━━━━━ Text segment

Thx for the feedback... i'm leaning towards the 500 but I need to make sure its gonna fit.


----------



## Fine59Bel

> _Originally posted by Kadman_@May 10 2010, 12:00 PM~17442247
> *Thx for the feedback...  i'm leaning towards the 500 but I need to make sure its gonna fit.
> *


if you have a stock radiator, you should be fine.


----------



## Kadman

> _Originally posted by Fine59Bel_@May 10 2010, 11:55 AM~17443705
> *if you have a stock radiator, you should be fine.
> *



cool, thx.. You mentioned that the 605 was too easy to steer... does the 500 offer a little more "resistance" if you now what i mean. right now I still have the stock manual steering and i can crank the wheel a good 2 to 3 inches either way before the wheels start moving. i am guessing that either of the boxes will tighten that up a bunch.


----------



## Fine59Bel

> _Originally posted by Kadman_@May 10 2010, 03:30 PM~17444025
> *cool, thx..  You mentioned that the 605 was too easy to steer... does the 500 offer a little more "resistance" if you now what i mean.  right now I still have the stock manual steering and i can crank the wheel a good 2 to 3 inches either way before the wheels start moving.  i am guessing that either of the boxes will tighten that up a bunch.
> *


i know exactly what you mean... with both things. I used to be able to turn my wheel about a quarter of a turn without turning my wheels. 

I dont really have a "605" box. I have a "600 series" box... it is custom built by Borgeson and is sposed to have "excellent road feel and feedback" and it definitely doesn't. I want more resistance. Although i think that part of it is the tires on my spokes, they were always easier to steer than my stock tire/rim combo. 

Anyway, I think you are good with either a 605 or a 500... I have heard good things about both. As far as this 600 series box... its shit. I will probably end up buying a 605 box and bracket in the future. since now i have the pump and all.


----------



## Kadman

> _Originally posted by Fine59Bel_@May 10 2010, 12:38 PM~17444087
> *i know exactly what you mean... with both things. I used to be able to turn my wheel about a quarter of a turn without turning my wheels.
> 
> I dont really have a "605" box. I have a "600 series" box... it is custom built by Borgeson and is sposed to have "excellent road feel and feedback" and it definitely doesn't. I want more resistance. Although i think that part of it is the tires on my spokes, they were always easier to steer than my stock tire/rim combo.
> 
> Anyway, I think you are good with either a 605 or a 500... I have heard good things about both. As far as this 600 series box... its shit. I will probably end up buying a 605 box and bracket in the future. since now i have the pump and all.
> *


right on... thanks again for the insight.

━━━━━━━━━━
━━━━━ Data excerpts

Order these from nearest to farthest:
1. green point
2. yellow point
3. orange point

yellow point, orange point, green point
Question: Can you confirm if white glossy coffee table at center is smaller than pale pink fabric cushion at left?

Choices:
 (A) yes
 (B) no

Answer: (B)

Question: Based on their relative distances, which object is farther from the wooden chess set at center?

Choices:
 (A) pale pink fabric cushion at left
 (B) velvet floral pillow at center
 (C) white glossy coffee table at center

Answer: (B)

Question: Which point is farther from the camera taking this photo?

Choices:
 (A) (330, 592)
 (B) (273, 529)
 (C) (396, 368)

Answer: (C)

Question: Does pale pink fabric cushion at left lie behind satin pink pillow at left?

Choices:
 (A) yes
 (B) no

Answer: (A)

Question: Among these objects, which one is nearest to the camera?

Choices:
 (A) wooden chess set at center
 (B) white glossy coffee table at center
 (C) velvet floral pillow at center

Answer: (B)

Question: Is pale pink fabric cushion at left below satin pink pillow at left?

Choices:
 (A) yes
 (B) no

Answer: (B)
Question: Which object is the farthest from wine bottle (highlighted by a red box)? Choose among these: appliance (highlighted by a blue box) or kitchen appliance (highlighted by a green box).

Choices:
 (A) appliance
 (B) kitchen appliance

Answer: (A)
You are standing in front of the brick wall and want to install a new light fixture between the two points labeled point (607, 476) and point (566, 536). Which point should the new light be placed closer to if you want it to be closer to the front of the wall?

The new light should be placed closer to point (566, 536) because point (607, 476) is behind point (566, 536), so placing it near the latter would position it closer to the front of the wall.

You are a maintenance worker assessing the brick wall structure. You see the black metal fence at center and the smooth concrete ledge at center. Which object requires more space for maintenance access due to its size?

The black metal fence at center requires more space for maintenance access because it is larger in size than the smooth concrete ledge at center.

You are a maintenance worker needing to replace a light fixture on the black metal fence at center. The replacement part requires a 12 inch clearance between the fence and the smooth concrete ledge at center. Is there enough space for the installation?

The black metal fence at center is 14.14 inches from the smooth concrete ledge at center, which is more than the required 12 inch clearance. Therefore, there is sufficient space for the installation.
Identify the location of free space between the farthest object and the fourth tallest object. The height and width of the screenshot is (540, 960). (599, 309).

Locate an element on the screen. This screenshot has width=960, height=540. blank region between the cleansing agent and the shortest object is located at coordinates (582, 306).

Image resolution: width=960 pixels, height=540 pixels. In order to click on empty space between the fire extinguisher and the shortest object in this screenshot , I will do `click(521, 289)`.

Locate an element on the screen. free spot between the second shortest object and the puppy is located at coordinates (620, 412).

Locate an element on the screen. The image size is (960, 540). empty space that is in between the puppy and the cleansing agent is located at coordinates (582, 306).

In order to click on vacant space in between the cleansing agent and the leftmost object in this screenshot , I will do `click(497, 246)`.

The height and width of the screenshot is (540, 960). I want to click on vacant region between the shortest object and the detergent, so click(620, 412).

━━━━━━━━━━

▶ Written exercise A:
List every steering box designation mentioned by name in the steering box thread.
▶ Written exercise B:
According to the steering box thread, which company custom built Fine59Bel's 600 series box?
▶ Written exercise C:
Continue the steering box thread from its final post.

▶ Right answer A:
500, 605, 600 series

▶ Right answer B:
Borgeson

▶ Right answer C:
----------



## Fine59Bel

heres a couple pics


----------



## baggedout81

:thumbsup: 

Now all you need is a York and you'll be straight


----------



## king george

im doing mine but noone knows what exactly fits the the gbody from 81 elco i bought used for now says 605 on the top with the ring clip top housing not the four bolt is the one to use all race cars use it its smaller than shit and light its little too 82 down are the ones ive found to work hope it helps now i need the bracket and standard pitman arm i guess for my 64 impala ragtop :biggrin:


----------



## Fine59Bel

the thing about 605's is its not just a 605 and thats it.... there are many many different 605's, with different turning ratios, turning angles, steering feel, etc. so its hard to find out which one is the best with your car. but i guess if you already know that the one from 81 elco's are good, then go for it :thumbsup:


----------



## Indio123

605 box on a 63 impala.


----------



## jtheshowstoppper

any more pics? trying to piece a kit together


----------



## uglee

POWER STEERING CONVERSION.........found a 66 Caddy GEARBOX in a junk yard...does anybody know if it will bolt in without that bracket??Will it work period on a 64 impala wagon???


----------



## C h e v r o l e t I m p a l a s




----------



## OVERTIME

> _Originally posted by uglee_@Jul 5 2010, 06:48 AM~17962675
> *POWER STEERING CONVERSION.........found a 66 Caddy GEARBOX in a junk yard...does anybody know if it will bolt in without that bracket??Will it work period on a 64 impala wagon???
> *


i wouldnt mess with it i would go with what people have been using . i doubt it will bolt up at all.


----------



## Fine59Bel

I should be adding to this thread soon. The steering is way too easy at high speed and after a lil research, i found that i can take the pressure valve outta my pump and easily lower the pump pressure. Ill take some pics along the way to help out other ppl with the same problem


----------



## IMPN8EZ

> *  I should be adding to this thread soon. The steering is way too easy at high speed and after a lil research, i found that i can take the pressure valve outta my pump and easily lower the pump pressure. Ill take some pics along the way to help out other ppl with the same problem*


Good stuff  :biggrin: 

Thanks


----------



## xavierthexman

What's the deal? About to do this too but I need a report. LOL

Thanks.


----------



## B Town Fernie

CPP has a nice box, that doesn't leak like the 605


----------



## Fine59Bel

I would have done cpp if I didn't have an aftermarket radiator. The kit I got sucks ass. I will likely be throwing a 605 in there soon


----------



## xavierthexman

> _Originally posted by Fine59Bel_@Jan 24 2011, 06:50 PM~19686366
> *I would have done cpp if I didn't have an aftermarket radiator. The kit I got sucks ass. I will likely be throwing a 605 in there soon
> *



Why does it suck? Borgunson?


----------



## Fine59Bel

> _Originally posted by xavierthexman_@Jan 25 2011, 01:06 AM~19689776
> *Why does it suck?  Borgunson?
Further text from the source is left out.